La storia del cinema si fa in maniera originale: e Russ Meyer, regista di Faster, Pussycat! Kill! Kill! l’ha fatta in modo molto molto originale.

Regista di Vixen, Lorna, Mondo Topless e una lunga serie di pellicole dall’apparenza pruriginosa, Russ Meyer – che scompariva in questo giorno 16 anni fa – è celebre soprattutto per la pellicola Faster, Pussycat! Kill! Kill! Che è originale fin dal suo incipit.

Signore e signori, benvenuti alla violenza!

Esclama una voce oltre uno schermo che ne riproduce le lunghezze d’onda, per spiegarci cosa sia, di fatto la violenza, e quindi introdurci Varla, Rosie e Billie, tre ballerine esotiche maggiorate e amanti delle auto veloci.

La storia prende le mosse appunto dalle auto: durante una corsa nel deserto, le tre donne incontrano una coppia composta da un uomo e una donna dall’apparenza benestante, sfidando l’uomo a una gara di velocità. Varla e l’uomo combattono e Varla vince, finendo poi per uccidere l’uomo a mani nude e decidere di rapire la donna per chiederne un cospicuo riscatto. La peregrinazione delle tre donne non si ferma qui, ma giunge a un villaggio in cui incontra una famiglia composta da soli uomini: un padre misogino e invalido, un figlio molto intelligente e un’altro molto stupido ma bello e muscoloso. Ognuno inizia a sospettare dell’altro e anche il terzetto di ballerine si sgretola, perché la bionda Billie non ci sta a farsi mettere i piedi in testa da Varla, fino a un finale decisamente sanguinoso e violento.

La pellicola è tanto celebre da annoverare moltissime citazioni, da I Simpson che fanno riferimento al film di Meyer in un episodio di Grattachecca & Fichetto fino al fumetto Laida Odius, sceneggiato dal grandissimo Andrea G. Pinketts con disegni di Maurizio Rosenweig. Ma perché questo film è molto amato e conosciuto dai cinefili?

Io posso dirvi cosa rappresenta per me. La prima volta che ho visto Faster, Pussycat! Kill! Kill! ero poco più che una bambina e ne colsi solo il primo livello, quello letterale. Il film vuole raccontare in primis come gli stereotipi siano errati: le donne, nel 1965, e ancora oggi in parte erano e sono considerati angeli del focolare senza macchia, ma il film vuole appunto sfatare un falso mito proponendo dei modelli negativi. O meglio, le tre donne protagoniste non sono dei modelli completamente negativi, lo è Varla che uccide, rapisce e minaccia, lo è Rosie in quanto succube di Varla, ma non lo è Billie, che è semplicemente votata all’edonismo.

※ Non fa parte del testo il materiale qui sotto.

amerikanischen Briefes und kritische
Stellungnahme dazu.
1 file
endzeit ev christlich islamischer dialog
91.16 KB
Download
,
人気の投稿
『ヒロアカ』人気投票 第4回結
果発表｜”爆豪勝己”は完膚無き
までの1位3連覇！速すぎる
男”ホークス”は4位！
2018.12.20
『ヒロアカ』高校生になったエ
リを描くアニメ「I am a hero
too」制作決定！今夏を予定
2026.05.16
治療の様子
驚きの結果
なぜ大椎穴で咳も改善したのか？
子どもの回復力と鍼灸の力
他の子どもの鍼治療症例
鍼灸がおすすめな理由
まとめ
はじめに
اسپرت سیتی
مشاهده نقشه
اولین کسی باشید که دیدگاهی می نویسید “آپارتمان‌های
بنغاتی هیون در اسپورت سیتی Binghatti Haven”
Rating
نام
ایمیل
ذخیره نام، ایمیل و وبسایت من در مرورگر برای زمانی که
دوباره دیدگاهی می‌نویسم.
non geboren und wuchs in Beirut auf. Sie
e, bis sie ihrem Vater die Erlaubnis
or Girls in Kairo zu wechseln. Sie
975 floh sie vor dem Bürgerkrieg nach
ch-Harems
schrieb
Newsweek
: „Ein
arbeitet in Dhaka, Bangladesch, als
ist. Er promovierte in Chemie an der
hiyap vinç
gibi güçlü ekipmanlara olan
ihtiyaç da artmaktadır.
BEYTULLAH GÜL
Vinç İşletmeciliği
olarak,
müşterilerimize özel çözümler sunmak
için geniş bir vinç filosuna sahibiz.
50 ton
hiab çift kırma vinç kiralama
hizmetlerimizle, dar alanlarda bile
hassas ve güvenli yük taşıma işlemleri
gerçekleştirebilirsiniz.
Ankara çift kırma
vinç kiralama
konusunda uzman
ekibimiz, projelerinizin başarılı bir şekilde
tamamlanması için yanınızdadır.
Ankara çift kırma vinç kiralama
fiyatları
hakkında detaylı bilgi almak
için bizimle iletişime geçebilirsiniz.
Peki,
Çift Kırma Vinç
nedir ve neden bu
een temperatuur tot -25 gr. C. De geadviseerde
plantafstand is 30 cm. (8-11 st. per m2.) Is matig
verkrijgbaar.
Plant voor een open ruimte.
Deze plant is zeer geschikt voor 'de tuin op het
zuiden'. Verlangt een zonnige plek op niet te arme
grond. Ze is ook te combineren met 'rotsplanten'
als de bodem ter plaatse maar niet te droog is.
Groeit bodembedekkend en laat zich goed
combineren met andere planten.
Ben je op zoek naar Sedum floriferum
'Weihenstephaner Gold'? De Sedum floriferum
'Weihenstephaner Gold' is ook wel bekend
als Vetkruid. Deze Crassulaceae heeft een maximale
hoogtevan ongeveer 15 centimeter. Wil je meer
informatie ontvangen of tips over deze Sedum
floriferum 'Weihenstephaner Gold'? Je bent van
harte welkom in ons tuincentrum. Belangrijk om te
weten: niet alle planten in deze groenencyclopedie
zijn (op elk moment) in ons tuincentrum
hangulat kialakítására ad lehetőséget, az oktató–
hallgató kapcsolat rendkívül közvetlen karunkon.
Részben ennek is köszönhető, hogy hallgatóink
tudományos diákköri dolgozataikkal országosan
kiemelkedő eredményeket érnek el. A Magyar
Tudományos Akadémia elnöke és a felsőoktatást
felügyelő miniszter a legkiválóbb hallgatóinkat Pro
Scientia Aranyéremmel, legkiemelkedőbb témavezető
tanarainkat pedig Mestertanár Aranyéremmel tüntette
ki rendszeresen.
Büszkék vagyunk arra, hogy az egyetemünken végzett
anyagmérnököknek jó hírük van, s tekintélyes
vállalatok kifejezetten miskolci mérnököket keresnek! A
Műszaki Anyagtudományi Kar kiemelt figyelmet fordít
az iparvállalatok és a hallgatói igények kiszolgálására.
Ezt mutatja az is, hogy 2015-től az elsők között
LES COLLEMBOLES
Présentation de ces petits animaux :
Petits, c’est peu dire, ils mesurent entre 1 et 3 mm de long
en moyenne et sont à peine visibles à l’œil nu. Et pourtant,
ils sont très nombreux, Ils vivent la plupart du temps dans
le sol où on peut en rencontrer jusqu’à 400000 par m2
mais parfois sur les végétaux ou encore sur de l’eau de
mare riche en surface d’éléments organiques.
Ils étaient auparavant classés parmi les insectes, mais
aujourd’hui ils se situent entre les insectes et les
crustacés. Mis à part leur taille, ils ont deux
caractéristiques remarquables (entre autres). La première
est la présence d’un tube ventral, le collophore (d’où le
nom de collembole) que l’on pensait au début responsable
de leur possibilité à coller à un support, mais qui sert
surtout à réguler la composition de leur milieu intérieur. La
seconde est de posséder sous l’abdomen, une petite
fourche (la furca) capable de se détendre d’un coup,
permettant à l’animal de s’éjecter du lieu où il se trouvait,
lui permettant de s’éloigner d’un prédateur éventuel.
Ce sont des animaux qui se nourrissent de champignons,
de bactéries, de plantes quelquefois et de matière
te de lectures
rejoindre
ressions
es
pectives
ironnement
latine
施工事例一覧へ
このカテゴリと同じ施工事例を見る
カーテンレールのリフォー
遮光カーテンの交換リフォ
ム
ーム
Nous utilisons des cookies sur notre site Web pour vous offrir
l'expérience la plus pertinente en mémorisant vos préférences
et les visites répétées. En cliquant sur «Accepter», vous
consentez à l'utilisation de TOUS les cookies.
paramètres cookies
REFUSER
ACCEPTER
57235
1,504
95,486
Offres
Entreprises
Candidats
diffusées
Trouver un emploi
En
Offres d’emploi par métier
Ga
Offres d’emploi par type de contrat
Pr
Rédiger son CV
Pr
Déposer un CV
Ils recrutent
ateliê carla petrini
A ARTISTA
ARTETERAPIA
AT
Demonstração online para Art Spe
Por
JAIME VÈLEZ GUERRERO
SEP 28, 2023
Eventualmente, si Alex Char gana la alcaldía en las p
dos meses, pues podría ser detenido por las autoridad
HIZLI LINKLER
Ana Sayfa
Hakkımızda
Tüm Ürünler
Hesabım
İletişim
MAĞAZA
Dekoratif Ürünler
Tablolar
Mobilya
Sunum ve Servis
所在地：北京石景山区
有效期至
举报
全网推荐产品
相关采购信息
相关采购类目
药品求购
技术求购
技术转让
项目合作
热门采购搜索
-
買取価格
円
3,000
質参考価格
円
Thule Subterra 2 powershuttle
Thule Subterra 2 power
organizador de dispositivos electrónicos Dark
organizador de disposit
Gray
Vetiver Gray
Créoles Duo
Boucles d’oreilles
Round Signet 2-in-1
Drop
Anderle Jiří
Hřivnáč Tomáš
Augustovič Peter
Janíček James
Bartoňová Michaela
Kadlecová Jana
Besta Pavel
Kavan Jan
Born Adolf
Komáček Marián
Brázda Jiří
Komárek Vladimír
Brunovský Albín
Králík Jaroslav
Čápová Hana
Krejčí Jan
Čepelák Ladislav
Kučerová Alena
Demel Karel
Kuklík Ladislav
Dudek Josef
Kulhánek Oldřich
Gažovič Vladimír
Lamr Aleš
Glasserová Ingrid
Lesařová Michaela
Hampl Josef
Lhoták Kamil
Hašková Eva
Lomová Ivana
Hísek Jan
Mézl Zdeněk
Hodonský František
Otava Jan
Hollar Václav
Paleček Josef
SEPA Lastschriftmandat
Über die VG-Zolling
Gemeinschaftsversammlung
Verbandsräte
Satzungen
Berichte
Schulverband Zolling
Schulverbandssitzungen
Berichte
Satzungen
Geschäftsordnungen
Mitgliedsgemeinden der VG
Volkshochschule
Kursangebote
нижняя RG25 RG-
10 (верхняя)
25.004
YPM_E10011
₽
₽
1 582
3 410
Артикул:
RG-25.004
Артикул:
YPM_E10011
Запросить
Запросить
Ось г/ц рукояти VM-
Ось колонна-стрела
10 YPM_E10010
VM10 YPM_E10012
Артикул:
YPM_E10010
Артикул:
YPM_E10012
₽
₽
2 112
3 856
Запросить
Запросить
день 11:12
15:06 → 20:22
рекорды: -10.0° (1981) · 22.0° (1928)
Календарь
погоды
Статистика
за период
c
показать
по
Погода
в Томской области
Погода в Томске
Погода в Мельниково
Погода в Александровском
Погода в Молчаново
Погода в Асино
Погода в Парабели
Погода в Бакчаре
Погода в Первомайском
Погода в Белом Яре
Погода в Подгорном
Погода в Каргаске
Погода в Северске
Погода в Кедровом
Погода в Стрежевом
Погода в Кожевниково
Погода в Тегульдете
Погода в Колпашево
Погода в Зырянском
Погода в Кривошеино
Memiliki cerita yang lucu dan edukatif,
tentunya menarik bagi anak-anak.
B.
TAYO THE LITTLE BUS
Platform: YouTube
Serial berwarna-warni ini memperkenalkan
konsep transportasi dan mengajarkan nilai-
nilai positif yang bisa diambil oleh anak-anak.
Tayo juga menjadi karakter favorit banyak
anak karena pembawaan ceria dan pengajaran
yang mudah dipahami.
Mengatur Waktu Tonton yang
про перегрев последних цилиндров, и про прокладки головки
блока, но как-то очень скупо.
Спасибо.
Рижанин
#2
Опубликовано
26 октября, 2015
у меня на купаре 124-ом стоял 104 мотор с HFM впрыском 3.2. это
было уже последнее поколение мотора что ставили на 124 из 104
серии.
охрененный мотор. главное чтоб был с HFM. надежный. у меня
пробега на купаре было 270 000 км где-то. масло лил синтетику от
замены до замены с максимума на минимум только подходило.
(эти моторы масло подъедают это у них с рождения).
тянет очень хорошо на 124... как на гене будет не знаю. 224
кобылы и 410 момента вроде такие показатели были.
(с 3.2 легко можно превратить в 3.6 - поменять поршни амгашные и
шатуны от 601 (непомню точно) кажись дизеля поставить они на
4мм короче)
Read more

Nella metafora però gli uomini non è che siano da meno, anche se le azioni di qualcuno sono la conseguenza della violenza di Varla. Il Vegetale, ossia il figlio stupido dell’invalido, per esempio uccide Rosie dopo aver assistito all’assassinio di Billie, di cui ammirava la vitalità e lo spirito allegro più che il corpo mozzafiato.

Anime oltre il corpo: è questa, in ultima analisi l’immagine femminile che Meyer vuole proporre allo  spettatore. Il che, per il regista e per i film decisamente hot che girava, può sembrare un controsenso, ma in realtà non lo è. Le curve possono avvicinarci alle donne anche a tutta velocità, ma decidiamo di restare per l’intero panorama.

Nel cast nessuno di particolarmente famoso, con l’eccezione di Tura Satana, attrice dalle origini cheyenne, scozzesi e giapponesi che deve la sua celebrità proprio a questa pellicola. Vi recita però anche Stuart Gage Lancaster, che ha girato svariati film con Meyer e appare in piccoli ruoli in un paio di film di Tim Burton.